Price War : Things to do when your competitors lower their prices

The ‘Price Wars’ occur when competitors in a given market segment reduce their prices in order to gain market share or to achieve any short or long term target.

What leads to a Price war?

Different companies could start a price war for various reasons. Historically proven, a price war could be started mainly because of two reasons :

  • Short-Term profits. This strategy is often used by mobile companies in order to increase sales dramatically in the short term. To give an example, Samsung and Apple are often seen to engage in price wars. Every year with new version of IPhone coming up, Apple reduces it’s prices of previous versions in order to make more sales. With IPhone 8 and Iphone X coming up in market, Apple has reduced the prices of IPhone 7 and IPhone 7 plus by almost 15 percent.
  • Long term market share gain. This strategy is applied mainly by big fishes who have huge amount of cash available in their deposits. Companies like Coca Cola and Pepsi have often waged price wars in order to capture greater market shares. These two giant companies have dominated the soda drinks industry in past several decades.

What to do during a price war?

If you sense a price wars among your competitors, your best bet should be to avoid it. Yes, you should try to avoid price war as much as possible.

I will tell you, why you should avoid a price war?

Majority of price wars are not successful. Companies often start a price wars with various intentions, but market conditions and customer mindset often doesn’t allow it to go all the way. You would mostly end up burning your profit margin and eventually get back to the original pricing.

That’s why you should avoid price wars as much as possible, until of course, it poses a serious threat to your business. If you sense that certain price war is taking away your market share and is not under control, you have no option, but to jump in the big pricing war.

How to win a price war?

Since you have no option but to engage in a price war, it’s time to do some serious thinking. You could basically win a price war with three practically proven strategies.

  1. Change your product segment : If you are seeing tough competition in your market segment, it’s a good choice to change your market segment altogether. Apple is the most suitable example for it.
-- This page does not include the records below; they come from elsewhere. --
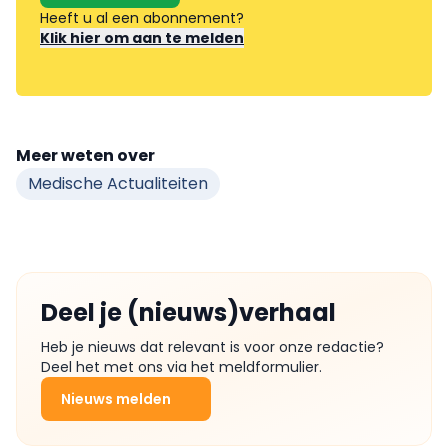
Heeft u al een abonnement?
Klik hier om aan te melden
Meer weten over
Medische Actualiteiten
Deel je (nieuws)verhaal
Heb je nieuws dat relevant is voor onze redactie?
Deel het met ons via het meldformulier.
Nieuws melden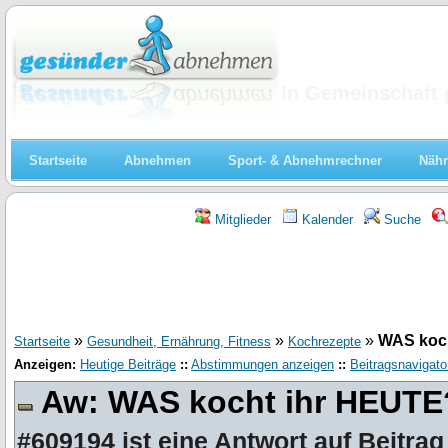
Abnehmen
In Gemeinschaft 
Startseite
Abnehmen
Sport- & Abnehmrechner
Nähr
Mitglieder
Kalender
Suche
»
»
»
WAS koc
Startseite
Gesundheit, Ernährung, Fitness
Kochrezepte
Anzeigen:
Heutige Beiträge
::
Abstimmungen anzeigen
::
Beitragsnavigato
Aw: WAS kocht ihr HEUT
#609194
ist eine Antwort auf
Beitrag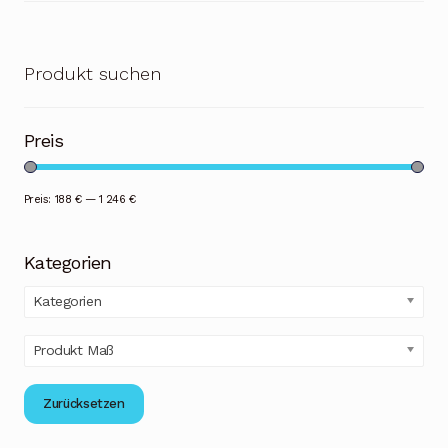
Produkt suchen
Preis
Preis:
188 €
—
1 246 €
Kategorien
Kategorien
Produkt Maß
Zurücksetzen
Have you ever seen Apple competition in price wars in it’s segment? No right? That’s because Apple has created a whole another level where prices not really matter. If you go on Apple website and check their products, prices would be the last thing that you would see. That’s because customer don’t buy apple products based on it’s price but it’s quality.
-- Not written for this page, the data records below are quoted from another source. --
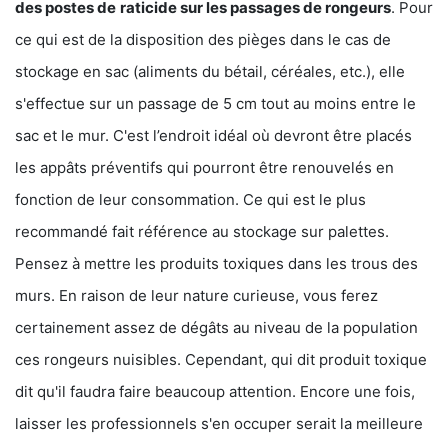
des postes de
raticide sur les passages de rongeurs
. Pour
ce qui est de la disposition des pièges dans le cas de
stockage en sac (aliments du bétail, céréales, etc.), elle
s'effectue sur un passage de 5 cm tout au moins entre le
sac et le mur. C'est l’endroit idéal où devront être placés
les appâts préventifs qui pourront être renouvelés en
fonction de leur consommation. Ce qui est le plus
recommandé fait référence au stockage sur palettes.
Pensez à mettre les produits toxiques dans les trous des
murs. En raison de leur nature curieuse, vous ferez
certainement assez de dégâts au niveau de la population
ces rongeurs nuisibles. Cependant, qui dit produit toxique
dit qu'il faudra faire beaucoup attention. Encore une fois,
laisser les professionnels s'en occuper serait la meilleure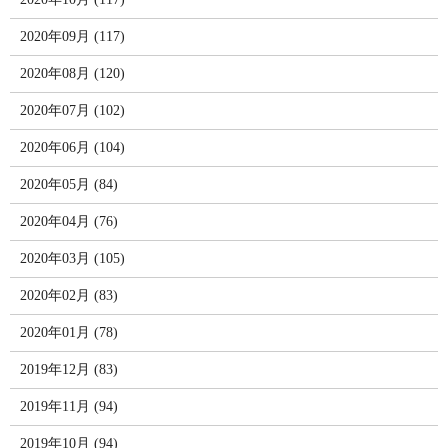
2020年09月 (117)
2020年08月 (120)
2020年07月 (102)
2020年06月 (104)
2020年05月 (84)
2020年04月 (76)
2020年03月 (105)
2020年02月 (83)
2020年01月 (78)
2019年12月 (83)
2019年11月 (94)
2019年10月 (94)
This strategy seems very cool but it’s extremely hard to apple successfully. Apple is a suitable example to prove the failure of this technique as well. Apple tried to jump into maps segment but failed miserable. You remember Apple maps right? Apple took it down in less than a year and lost almost 5 Billion on it.
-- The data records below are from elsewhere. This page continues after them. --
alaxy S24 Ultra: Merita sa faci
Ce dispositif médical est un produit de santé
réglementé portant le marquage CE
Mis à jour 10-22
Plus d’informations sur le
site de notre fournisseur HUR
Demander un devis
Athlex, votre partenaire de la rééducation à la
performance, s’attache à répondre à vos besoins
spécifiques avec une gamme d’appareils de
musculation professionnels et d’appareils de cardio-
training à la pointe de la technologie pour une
  1. Make your products stand out : If you can’t change your market segment, to win a price war,  you have to apply breakthrough strategies. It could be extensive marketing or for that matter great customer service.

To prove success of extensive marketing, you could consider the case of Vivo and Oppo in India and other asian countries. These two chinese mobile brands have captured huge market share by heavily advertising their products. In the age of mobile brands like Samsung, Xiaomi, Motorola, Nokia etc, these two companies Vivo and Oppo have together captured 38% of the Indian market share in the range of 10000-20000.

If you want to consider great customer service, you can take the example of Amazon. E-commerce market was hugely dominated by E-bay and other small players. Today Amazon’s market share is close to 45% in the world with the presence of big players like Alibaba, E-bay and flipkart.

Jeff Bezos gives the credits to the customer satisfaction his company has provided over the years.

  1. Stay competitive and keep fighting : If you think it’s extremely risky to try something new, you can stay afloat in the market by continuously fighting in this price war. You can keep an eye on your competitor’s prices and adjust your’s accordingly.

This is what’s happening in Indian telecom industry. Though the companies like Airtel, Vodafone and Idea are suffering immensely with the advent of Reliance Jio, they are keeping themselves alive by competitive pricing. This strategy could be profit eating in the beginning, but it will help you survive through the ‘price war’.